The ‘Our Father’ is a community prayer, where humanity as a whole is prayed for, whether in a group or in case of a single person praying it. It is a prayer that encourages and confirms confidence in us to call as our Father and converse with Him.

The Lord’s Prayer, as it is called, recognizes the presence of the Most High God in heaven, praises and glorifies his holy name, acknowledges the rightful submission of human will, to that of the Father’s most holy will; ‘as it is in heaven’. It is essential for the flesh and spirit to sustain, Jesus ensures to subscribe those needs to the care of Divine providence. To His vicious and inhumane persecutors, from upon the cross, He said “Father forgive them for they know not what they do.” As a precursor to this confidence in His Father’s ever abounding Divine Mercy, He taught humanity; through His disciples, to be assured of that same mercy upon each and every one who desires for it with a contrite heart. In doing so, He consequently teaches each one to be as forgiving as His Father is, towards their wrong doers. Remember what He said in Matthew 18:22, “I do not say to you, up to seven times, but up to seventy times seven.”

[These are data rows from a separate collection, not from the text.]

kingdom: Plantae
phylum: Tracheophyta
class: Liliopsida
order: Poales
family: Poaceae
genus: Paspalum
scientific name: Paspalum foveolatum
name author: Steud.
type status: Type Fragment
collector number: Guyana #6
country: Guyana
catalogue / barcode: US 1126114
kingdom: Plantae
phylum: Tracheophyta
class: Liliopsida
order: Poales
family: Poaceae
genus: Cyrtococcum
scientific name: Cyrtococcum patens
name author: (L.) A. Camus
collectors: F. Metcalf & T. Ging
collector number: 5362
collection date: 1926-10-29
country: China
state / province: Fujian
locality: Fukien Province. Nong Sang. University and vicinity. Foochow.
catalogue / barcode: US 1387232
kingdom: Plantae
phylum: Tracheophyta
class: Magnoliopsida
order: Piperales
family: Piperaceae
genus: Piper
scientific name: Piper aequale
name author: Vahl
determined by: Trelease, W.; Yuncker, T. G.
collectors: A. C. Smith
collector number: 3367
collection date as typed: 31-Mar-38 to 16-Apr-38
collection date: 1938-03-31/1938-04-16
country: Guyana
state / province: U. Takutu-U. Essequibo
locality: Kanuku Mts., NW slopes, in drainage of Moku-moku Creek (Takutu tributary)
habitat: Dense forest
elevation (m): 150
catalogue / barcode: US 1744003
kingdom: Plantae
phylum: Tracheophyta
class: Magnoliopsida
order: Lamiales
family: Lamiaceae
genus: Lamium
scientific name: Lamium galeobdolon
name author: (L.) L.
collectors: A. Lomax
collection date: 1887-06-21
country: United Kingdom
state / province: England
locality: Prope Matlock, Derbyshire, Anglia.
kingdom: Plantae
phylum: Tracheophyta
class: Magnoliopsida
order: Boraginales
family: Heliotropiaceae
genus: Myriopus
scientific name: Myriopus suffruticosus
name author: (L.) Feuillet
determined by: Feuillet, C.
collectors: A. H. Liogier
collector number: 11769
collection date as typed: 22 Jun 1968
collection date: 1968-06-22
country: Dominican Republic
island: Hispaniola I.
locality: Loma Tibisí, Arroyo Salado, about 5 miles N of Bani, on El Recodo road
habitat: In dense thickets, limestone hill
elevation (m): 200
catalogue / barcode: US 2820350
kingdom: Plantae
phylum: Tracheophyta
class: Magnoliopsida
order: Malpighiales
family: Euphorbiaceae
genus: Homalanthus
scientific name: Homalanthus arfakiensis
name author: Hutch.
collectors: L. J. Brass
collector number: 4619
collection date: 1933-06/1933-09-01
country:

For the Saviour said, ‘When you pray, say, ‘Our Father.’ And another of the holy Evangelists adds, ‘who art in heaven’… ”He gives his own glory to us. He raises slaves to the dignity of freedom. He crowns the human condition with such honour as surpasses the power of nature. He brings to pass what was spoken of old by the voice of the psalmist: ‘I said, you are gods, and all of you children of the Most High’ (Psalm 82:6). He rescues us from the measure of slavery, giving us by his grace what we did not possess by nature, and permits us to call God ‘Father,’ as being admitted to the rank of sons. We received this, together with all our other privileges, from him. One of these privileges is the dignity of freedom, a gift peculiarly befitting those who have been called to be sons. He commands us, therefore, to take boldness and say in our prayers, ‘Our Father.
This is a quote from ‘The privilege and responsibility of calling God Father’, by Cyril of Alexandria (376-444 AD).

When children speak with their parents they try to transmit, through their words and body language, what they feel in their heart. We become better praying men and women when our relation with God is more intimate, as that of a father with his son. By teaching the ‘Our Father’, Jesus himself left with us his own example, and conformity in the truth that He is the Way.